→ **Problem description**:
What do the lines from the one containing "middle dip: (693, 140)" through the end of the listing below say? Restate them word for word and give nothing else.

→ **Extracted information**:
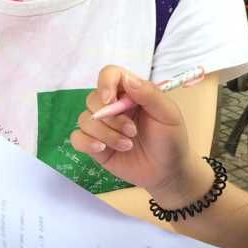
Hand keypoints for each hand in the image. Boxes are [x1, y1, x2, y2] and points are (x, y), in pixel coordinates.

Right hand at [71, 67, 211, 206]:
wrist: (168, 172)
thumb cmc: (171, 139)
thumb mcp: (168, 114)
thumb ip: (149, 94)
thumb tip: (126, 79)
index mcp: (130, 93)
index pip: (109, 75)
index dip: (105, 83)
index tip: (110, 101)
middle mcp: (113, 106)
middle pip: (93, 99)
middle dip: (111, 118)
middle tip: (132, 132)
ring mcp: (102, 126)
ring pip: (85, 120)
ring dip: (105, 134)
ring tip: (127, 145)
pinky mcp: (95, 146)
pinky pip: (77, 138)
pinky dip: (86, 142)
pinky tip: (102, 149)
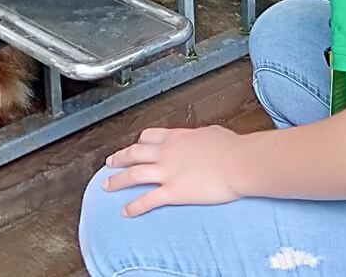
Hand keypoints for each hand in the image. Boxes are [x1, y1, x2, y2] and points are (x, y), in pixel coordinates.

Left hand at [101, 126, 241, 216]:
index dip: (138, 143)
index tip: (133, 146)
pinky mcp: (172, 192)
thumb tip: (202, 138)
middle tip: (110, 162)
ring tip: (106, 186)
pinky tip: (125, 212)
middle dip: (119, 158)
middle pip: (134, 153)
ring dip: (117, 180)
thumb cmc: (232, 147)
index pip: (149, 137)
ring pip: (133, 175)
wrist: (238, 162)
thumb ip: (200, 137)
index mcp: (176, 137)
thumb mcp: (212, 133)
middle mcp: (166, 152)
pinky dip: (134, 206)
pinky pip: (147, 200)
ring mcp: (167, 172)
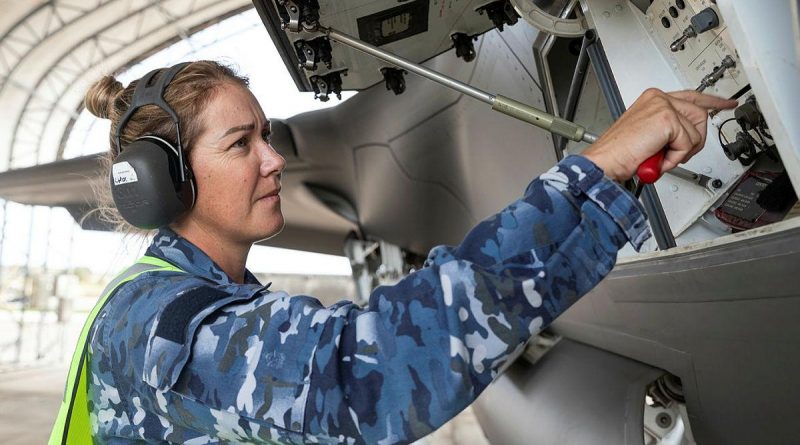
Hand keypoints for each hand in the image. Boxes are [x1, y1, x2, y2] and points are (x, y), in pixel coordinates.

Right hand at [582, 88, 737, 181]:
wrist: (606, 161)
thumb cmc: (620, 153)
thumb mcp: (648, 135)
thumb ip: (668, 129)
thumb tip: (688, 137)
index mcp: (653, 99)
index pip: (691, 96)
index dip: (712, 101)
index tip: (727, 103)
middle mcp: (659, 98)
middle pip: (700, 114)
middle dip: (693, 140)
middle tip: (674, 154)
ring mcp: (663, 106)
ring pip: (696, 130)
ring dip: (681, 151)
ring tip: (660, 156)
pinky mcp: (667, 118)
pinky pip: (688, 143)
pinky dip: (675, 157)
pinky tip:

→ **Expected answer**:
middle dip: (693, 140)
middle tip: (674, 154)
ring mcp: (663, 106)
ring pip: (696, 130)
ring dip: (681, 151)
ring tip: (660, 156)
pinky mcp: (667, 118)
pinky pip: (688, 143)
pinky dip: (675, 157)
pinky tip:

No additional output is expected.